Yaël Braun-Pivet, hasta la semana pasada ministra de Ultramar del mandatario Emmanuel Macron, fue elegida este martes como presidenta de la Asamblea Nacional (Cámara baja) de Francia, la primera mujer en ostentar el cargo.
"Por primera vez en su historia, una mujer presidirá la Asamblea Nacional. Felicidades, estimada Yaël Braun-Pivet", tuiteó el ministro de Relaciones con el Parlamento, Olivier Véran, antes del anuncio oficial del resultado de la votación.
Braun-Pivet es una antigua socialista que entró al partido de Macron en 2016 y es relativamente novata en la legislatura. Fue elegida por voto secreto, obteniendo más votos que los candidatos de partidos de rivales.
Su elección en segunda vuelta y después que los diputados de extrema derecha decidieran no participar, augura las dificultades que la alianza centrista de Macron enfrentará para aprobar sus leyes, tras perder la mayoría absoluta en las legislativas de junio.

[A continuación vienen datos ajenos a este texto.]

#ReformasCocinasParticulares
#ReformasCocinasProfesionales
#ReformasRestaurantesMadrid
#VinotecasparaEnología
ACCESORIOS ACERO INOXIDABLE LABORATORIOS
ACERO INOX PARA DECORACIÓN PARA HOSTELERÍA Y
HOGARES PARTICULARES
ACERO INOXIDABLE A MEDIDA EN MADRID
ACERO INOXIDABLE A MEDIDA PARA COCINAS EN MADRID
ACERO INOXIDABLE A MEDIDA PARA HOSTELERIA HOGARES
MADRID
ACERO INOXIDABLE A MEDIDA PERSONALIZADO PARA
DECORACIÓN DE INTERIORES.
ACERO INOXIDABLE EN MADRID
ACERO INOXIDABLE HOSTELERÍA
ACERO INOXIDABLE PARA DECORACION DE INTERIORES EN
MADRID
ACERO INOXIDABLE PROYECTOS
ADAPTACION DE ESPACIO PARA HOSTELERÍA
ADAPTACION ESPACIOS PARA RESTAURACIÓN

Con al menos 245 de los 577 escaños de la Asamblea, Macron tendrá complicado aplicar su programa liberal y reformista si no logra convencer a los partidos de la oposición, que por el momento descartaron sumarse a su gobierno o un acuerdo global de legislatura.
"Los franceses nos exigen que trabajemos juntos, que debatamos en lugar de pelearnos", afirmó Braun-Pivet en su primer discurso al asumir el cargo, informó la agencia de noticias AFP.
La elección de Braun-Pivet sigue los pasos de muchos países en el mundo que desde 1927 escogieron a una mujer al frente de una cámara.
Olga Rudel-Zeynek se convirtió ese año en la líder del Bundesrat en Austria, la única antes de la Segunda Guerra Mundial. Después llegó Dinamarca (1950), Hungría (1963), Uruguay (1963), Alemania (1972), Canadá (1972) y Argentina (1973), según datos de la Unión Interparlamentaria (UIP).
Braun-Pivet dirigirá un cámara donde el porcentaje de diputadas se redujo del 38,8% al 37%, situando a Francia en 7º lugar respecto a la paridad en la Unión Europea (UE). Ninguna mujer presidió por ahora el Senado (Cámara alta) francés.